Le Mexique envoie de l'aide alimentaire à Cuba alors que le blocus pétrolier américain aggrave la crise de l'île

Deux navires de la marine mexicaine se dirigent vers La Havane avec plus de 800 tonnes de fournitures alors que les pénuries de carburant, les coupures de courant et la rareté de la nourriture s'aggravent

Large white hospital ship with red crosses visible at sea under a cloudy sky.

Le Mexique a dépêché deux navires de guerre transportant des centaines de tonnes d'aide alimentaire à Cuba, intervenant alors que l'île est aux prises avec des pénuries croissantes déclenchées par la rareté du carburant et le renforcement des sanctions américaines.

Selon le ministère des Affaires étrangères du Mexique, les navires sont chargés de denrées alimentaires essentielles, notamment du lait, du lait en poudre, du riz et de la viande, totalisant 814 tonnes. Les navires, exploités par la marine mexicaine, devraient atteindre Cuba dans les quatre jours.

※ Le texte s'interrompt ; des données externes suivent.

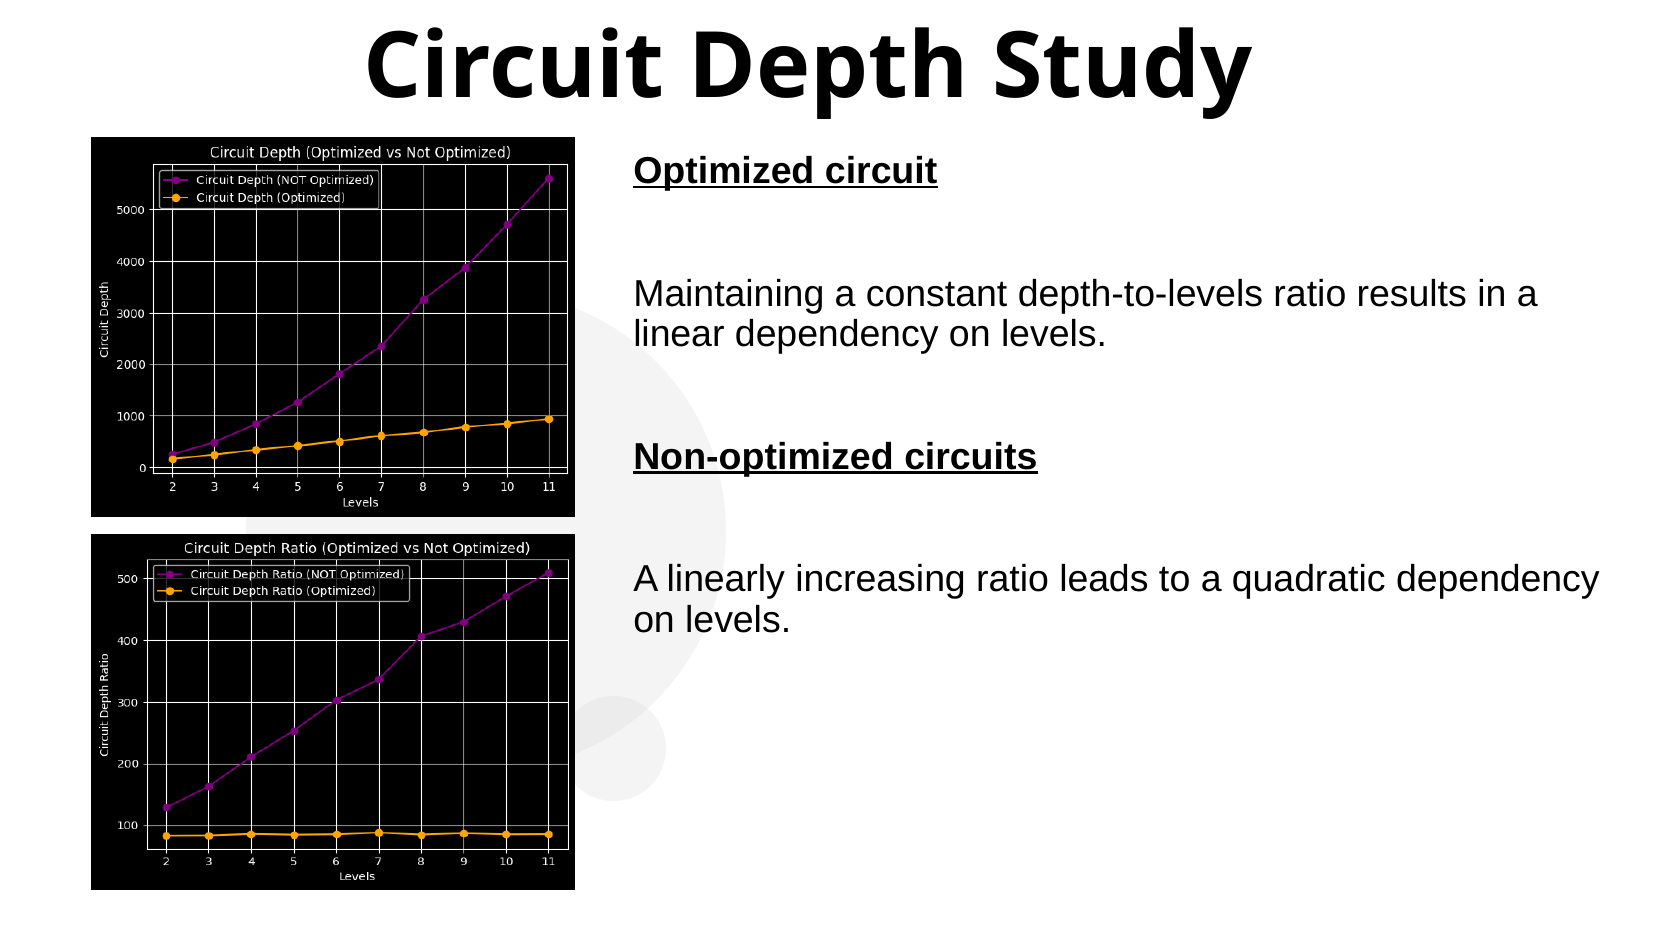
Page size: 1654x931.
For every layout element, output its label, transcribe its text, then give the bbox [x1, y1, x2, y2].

list Optimized circuit ​ Maintaining a constant depth-to-levels ratio results in a linear dependency on levels. ​​ Non-optimized circuits ​ A linearly increasing ratio leads to a quadratic dependency on levels. [633, 151, 1635, 677]
picture [91, 137, 575, 518]
title Circuit Depth Study [64, 25, 1553, 110]
picture [91, 534, 575, 890]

Cette livraison intervient alors que Cuba fait face à l'une de ses crises économiques et énergétiques les plus graves de ces dernières années. Les pénuries chroniques de carburant ont entraîné de fréquentes coupures de courant, perturbé la distribution alimentaire et exercé une pression croissante sur les hôpitaux et les services publics. Le tourisme, l'une des principales sources de devises étrangères du pays, a également fortement diminué.

Les autorités mexicaines ont présenté cette aide comme un acte de solidarité régionale, soulignant que le Mexique entretient des relations de coopération à travers l'Amérique latine et les Caraïbes, Cuba occupant une place spéciale dans sa politique étrangère. Le gouvernement a également noté qu'il avait récemment fourni une assistance aux États-Unis, notamment à la Californie après les incendies de forêt et au Texas après de graves inondations, soulignant que son soutien humanitaire n'est pas limité par des alliances politiques.

La situation actuelle de Cuba est étroitement liée à une nouvelle répression américaine contre les exportations de pétrole vénézuélien. En décembre, le président Donald Trump a ordonné un blocus total des pétroliers sanctionnés transportant du brut vénézuélien, une mesure qui a directement touché La Havane, qui dépendait depuis longtemps du carburant subventionné de Caracas.

La situation s'est encore détériorée après la détention du dirigeant vénézuélien Nicolás Maduro, un événement qui a effectivement privé Cuba de l'un de ses partenaires politiques et économiques les plus importants. Par la suite, Washington a également averti de l'imposition potentielle de tarifs douaniers et de pénalités contre les pays qui fournissent encore du pétrole à l'île.

Le Mexique, qui était récemment devenu le plus grand fournisseur de pétrole restant de Cuba, a suspendu ses exportations de carburant sous la pression croissante. Cette décision a aggravé la crise énergétique, laissant le gouvernement cubain chercher désespérément des alternatives tout en rationnant l'électricité et les biens de première nécessité.

Bien que l'envoi d'aide mexicaine offre un soulagement à court terme, il ne résout guère les défis structurels auxquels l'île est confrontée. Pour de nombreux Cubains, la vie quotidienne continue d'être marquée par de longues coupures de courant, des pénuries de nourriture et de médicaments, et des perspectives économiques incertaines.

Alors que les tensions géopolitiques se resserrent à nouveau autour de Cuba, la démarche du Mexique met en lumière le fossé de plus en plus marqué entre les gestes humanitaires et les dures réalités de la diplomatie axée sur les sanctions.